I have trouble with this exercise...

[tzeen4]

Hello, everyone. I have this exercise in my book its the last on the trigonometry chapter so it's the hardest. I've spent 2 days on it already and I can't solve it.

So here it is:
At each corner of the square ABCD with side a=14 meters is standing a flag pole. The flag pole at corner A measures 7 meter, at B - 10, at C - 15. In the square's interior there is a point P which is located at equal distance from every flag-pole top.
a// find the location of this point P, therefore calculate its shortest distance from P to AD and from P to AB.
b// given the distace from P to flag pole D is the same distance as the one to A, B and C, find the flag pole height at corner D.
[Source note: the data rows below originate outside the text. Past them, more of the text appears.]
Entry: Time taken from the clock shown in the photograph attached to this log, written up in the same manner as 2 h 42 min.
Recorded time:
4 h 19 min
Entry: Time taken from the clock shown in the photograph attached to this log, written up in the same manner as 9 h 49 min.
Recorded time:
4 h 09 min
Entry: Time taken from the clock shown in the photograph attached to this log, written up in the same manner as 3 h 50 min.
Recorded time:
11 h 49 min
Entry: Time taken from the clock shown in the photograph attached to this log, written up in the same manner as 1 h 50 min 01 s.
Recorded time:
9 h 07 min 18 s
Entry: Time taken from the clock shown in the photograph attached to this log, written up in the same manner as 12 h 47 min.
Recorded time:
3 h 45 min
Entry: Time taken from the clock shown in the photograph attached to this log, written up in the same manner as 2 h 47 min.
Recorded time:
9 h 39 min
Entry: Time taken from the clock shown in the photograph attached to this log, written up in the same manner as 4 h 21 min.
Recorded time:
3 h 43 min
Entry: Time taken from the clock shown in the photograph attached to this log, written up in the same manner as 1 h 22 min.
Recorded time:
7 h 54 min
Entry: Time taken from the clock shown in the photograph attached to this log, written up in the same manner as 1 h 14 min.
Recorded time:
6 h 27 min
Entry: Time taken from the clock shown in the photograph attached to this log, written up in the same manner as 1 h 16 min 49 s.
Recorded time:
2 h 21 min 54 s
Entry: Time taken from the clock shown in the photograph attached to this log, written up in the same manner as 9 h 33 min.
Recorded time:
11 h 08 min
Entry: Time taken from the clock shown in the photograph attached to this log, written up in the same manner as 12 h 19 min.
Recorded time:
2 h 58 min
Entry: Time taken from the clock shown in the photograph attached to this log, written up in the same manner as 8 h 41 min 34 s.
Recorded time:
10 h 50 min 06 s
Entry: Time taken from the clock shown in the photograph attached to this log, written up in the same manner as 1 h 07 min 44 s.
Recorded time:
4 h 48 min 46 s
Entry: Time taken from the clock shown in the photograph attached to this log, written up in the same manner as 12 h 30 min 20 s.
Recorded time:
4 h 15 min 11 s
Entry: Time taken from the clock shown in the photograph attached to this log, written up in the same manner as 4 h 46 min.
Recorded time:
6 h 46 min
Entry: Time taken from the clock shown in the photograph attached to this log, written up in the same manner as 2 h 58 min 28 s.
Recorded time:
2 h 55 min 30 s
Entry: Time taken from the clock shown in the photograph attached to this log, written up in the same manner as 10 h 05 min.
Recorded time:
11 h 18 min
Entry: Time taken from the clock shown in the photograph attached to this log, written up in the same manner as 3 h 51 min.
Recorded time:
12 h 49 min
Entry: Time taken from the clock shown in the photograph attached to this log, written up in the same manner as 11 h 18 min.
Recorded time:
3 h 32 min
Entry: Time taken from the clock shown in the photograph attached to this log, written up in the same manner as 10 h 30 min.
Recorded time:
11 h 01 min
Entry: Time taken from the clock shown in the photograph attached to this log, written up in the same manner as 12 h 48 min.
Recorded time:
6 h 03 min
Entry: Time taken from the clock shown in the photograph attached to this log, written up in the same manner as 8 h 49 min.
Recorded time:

that is my drawing, havent noted the right angles there.
Thanks in advance.

 

[tzeen4]

Its not in the centre, because AA' BB' and CC' have different values and P is at equal distance to all of them, if it was it woudve been a piece of cake.
p.s. I have no idea, because I dont know how long to draw D

 

[Ishuda]

P = (x, y, 0)
A = (0,0,0)
B = (0,14,0)
C = (14,14,0)
D = (14,0,0)
A' = (0,0,7)
B' = (0,14,10)
C = (14,14,0)
D' = (14,0,u)

Write down the three equations fro P to A', P to B', and P to C'. Since they are the same, create two other equation by subtracting, for example, the "A'" equation from the "B'" equation and the "B'" equation from the "C'" equation. This will give you a linear system in x and y. Solve that and continue.

 

[HallsofIvy]

BUT this is what part b) states:
"b// given the distance from P to flag pole D is the same distance as the one to A, B and C,
find the flag pole height at corner D.
That CLEARLY says AP=BP=CP=DP ; so P MUST be at center of square.
Has nothing to do with AA', BB' and CC'.

NO. The problem says that P is equidistant from the flagpole tops. That is A'P= B'P= C'P= D'P, not AP, BP, CP, and DP.